Incommensurate magnetic response in cuprate perovskites

TL;DR

This paper models the incommensurate magnetic response in normal-state cuprate perovskites using Mori's approach and the t-J model, successfully explaining experimental dispersion patterns of susceptibility maxima.

Contribution

It provides a theoretical explanation for the incommensurate magnetic response in cuprates, linking susceptibility dispersion to localized spins and spin-excitation damping effects.

Findings

Dispersion of susceptibility maxima forms two parabolas converging at the antiferromagnetic wave vector.

Maxima locations are at specific incommensurate points related to doping levels.

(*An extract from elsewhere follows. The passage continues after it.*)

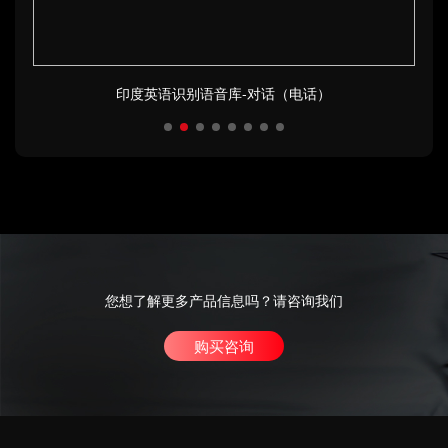
印度英语识别语音库-对话（电话）
您想了解更多产品信息吗？请咨询我们
购买咨询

Dip in spin-excitation damping explains the lower parabola in the dispersion.

Abstract

The incommensurate magnetic response of the normal-state cuprate perovskites is interpreted based on Mori's memory function approach and the t-J model of Cu-O planes. In agreement with experiment the calculated dispersion of the susceptibility maxima has the shape of two parabolas with upward and downward branches which converge at the antiferromagnetic wave vector. The maxima are located at $({1/2},{1/2}\pm\delta)$, $({1/2}\pm\delta,{1/2})$ and at $({1/2}\pm\delta,{1/2}\pm\delta)$, $({1/2}\pm\delta,{1/2}\mp\delta)$ in the lower and upper parabolas, respectively. The upper parabola reflects the dispersion of magnetic excitations of the localized Cu spins, while the lower parabola arises due to a dip in the spin-excitation damping at the antiferromagnetic wave vector. For moderate doping this dip stems from the weakness of the interaction between the spin excitations and holes near the hot spots.